The Atmore Report, 1930 was a parliamentary report into the New Zealand education system which became a landmark document and akin to progressive educationists' charter.

==Parliamentary Recess Education Committee==

November 1929 saw the appointment of a New Zealand Parliamentary Committee, with a wide range of reference to sit during the recess-the so-called Parliamentary Recess Education Committee-and "consider all matters relating to education and public instruction generally".

The Recess Education Committee's Report was presented in August 1930. The committee recommended that both primary and secondary education should become more practical and less academic; less tethered to examinations. It also proposed that section 10 of the Education Amendment Act 1920 (which would make school attendance compulsory for every child from seven to fifteen) become operative.

==Harry Atmore and the Atmore Report==

Harry Atmore, the New Zealand Minister of Education, was anxious to realise the policy and ideas set out in the Recess Committee's Report.

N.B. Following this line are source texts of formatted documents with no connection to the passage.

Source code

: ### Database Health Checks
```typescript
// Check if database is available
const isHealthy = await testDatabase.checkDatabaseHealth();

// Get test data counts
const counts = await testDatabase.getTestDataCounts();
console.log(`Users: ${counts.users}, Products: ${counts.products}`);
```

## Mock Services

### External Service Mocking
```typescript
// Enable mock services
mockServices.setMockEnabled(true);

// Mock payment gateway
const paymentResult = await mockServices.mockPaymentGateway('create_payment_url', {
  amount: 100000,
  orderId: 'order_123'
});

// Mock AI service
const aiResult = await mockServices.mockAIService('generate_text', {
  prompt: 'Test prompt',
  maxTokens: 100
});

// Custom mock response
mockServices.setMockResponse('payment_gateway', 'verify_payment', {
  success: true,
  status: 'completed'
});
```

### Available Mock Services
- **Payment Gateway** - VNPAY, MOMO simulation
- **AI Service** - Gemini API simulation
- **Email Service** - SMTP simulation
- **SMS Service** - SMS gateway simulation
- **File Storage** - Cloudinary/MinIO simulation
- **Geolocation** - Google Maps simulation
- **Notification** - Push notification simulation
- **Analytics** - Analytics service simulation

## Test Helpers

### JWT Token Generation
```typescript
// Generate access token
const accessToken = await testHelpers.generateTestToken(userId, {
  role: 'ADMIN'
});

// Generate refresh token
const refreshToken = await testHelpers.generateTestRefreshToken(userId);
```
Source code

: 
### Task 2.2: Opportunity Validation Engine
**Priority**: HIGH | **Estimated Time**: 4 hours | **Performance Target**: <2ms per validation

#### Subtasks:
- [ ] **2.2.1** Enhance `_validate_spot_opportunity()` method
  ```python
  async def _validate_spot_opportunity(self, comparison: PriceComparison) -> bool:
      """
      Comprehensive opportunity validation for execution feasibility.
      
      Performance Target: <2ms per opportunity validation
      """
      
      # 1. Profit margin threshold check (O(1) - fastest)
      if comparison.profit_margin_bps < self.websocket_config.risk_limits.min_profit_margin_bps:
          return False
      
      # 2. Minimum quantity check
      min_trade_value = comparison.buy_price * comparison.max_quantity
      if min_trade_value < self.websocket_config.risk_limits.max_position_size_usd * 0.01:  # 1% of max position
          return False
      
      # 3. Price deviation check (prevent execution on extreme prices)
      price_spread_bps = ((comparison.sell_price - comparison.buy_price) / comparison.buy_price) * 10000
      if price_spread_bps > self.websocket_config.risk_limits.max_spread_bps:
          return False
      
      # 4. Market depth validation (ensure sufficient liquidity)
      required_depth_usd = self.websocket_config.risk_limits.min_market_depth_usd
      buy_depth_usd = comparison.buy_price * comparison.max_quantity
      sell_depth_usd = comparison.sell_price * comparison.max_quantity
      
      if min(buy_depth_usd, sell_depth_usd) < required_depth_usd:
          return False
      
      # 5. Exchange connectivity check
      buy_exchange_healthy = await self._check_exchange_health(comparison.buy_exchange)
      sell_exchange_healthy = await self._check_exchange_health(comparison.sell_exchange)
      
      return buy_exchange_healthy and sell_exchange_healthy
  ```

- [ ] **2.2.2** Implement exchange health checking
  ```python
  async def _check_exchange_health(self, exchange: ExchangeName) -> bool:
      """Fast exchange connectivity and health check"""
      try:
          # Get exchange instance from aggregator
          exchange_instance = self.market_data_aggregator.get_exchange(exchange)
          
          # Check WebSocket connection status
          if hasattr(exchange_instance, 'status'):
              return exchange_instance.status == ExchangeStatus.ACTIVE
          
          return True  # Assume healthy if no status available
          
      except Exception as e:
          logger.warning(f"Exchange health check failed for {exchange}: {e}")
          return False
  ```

Before it appeared in print, Atmore had already sanctioned revision of the primary school syllabus in a manner designed to allow "teachers as much freedom as they are competent to take to organise their teaching in any way that most appeals to them".

==The Depression==

In September 1931, the progressive Harry Atmore resigned. He was replaced as Minister of Education by Robert Masters who cut expenses to the bone. In the next fifteen months, teachers' salaries were reduced, the school admission age was raised from five to six, and many students left school to assist their parents in the economic crisis.

==Legacy==

Atmore's plans for creating a new order in the schools had been swamped by the wave of retrenchment of the early 1930s. But Peter Fraser, as Labour's Minister of Education in the later 1930s, supported many of the measures, including making school attendance compulsory from seven to fifteen which occurred in 1944.

The Atmore Report played a crucial role in shaping the New Zealand Education System and is widely regarded as a charter for progressive educationists.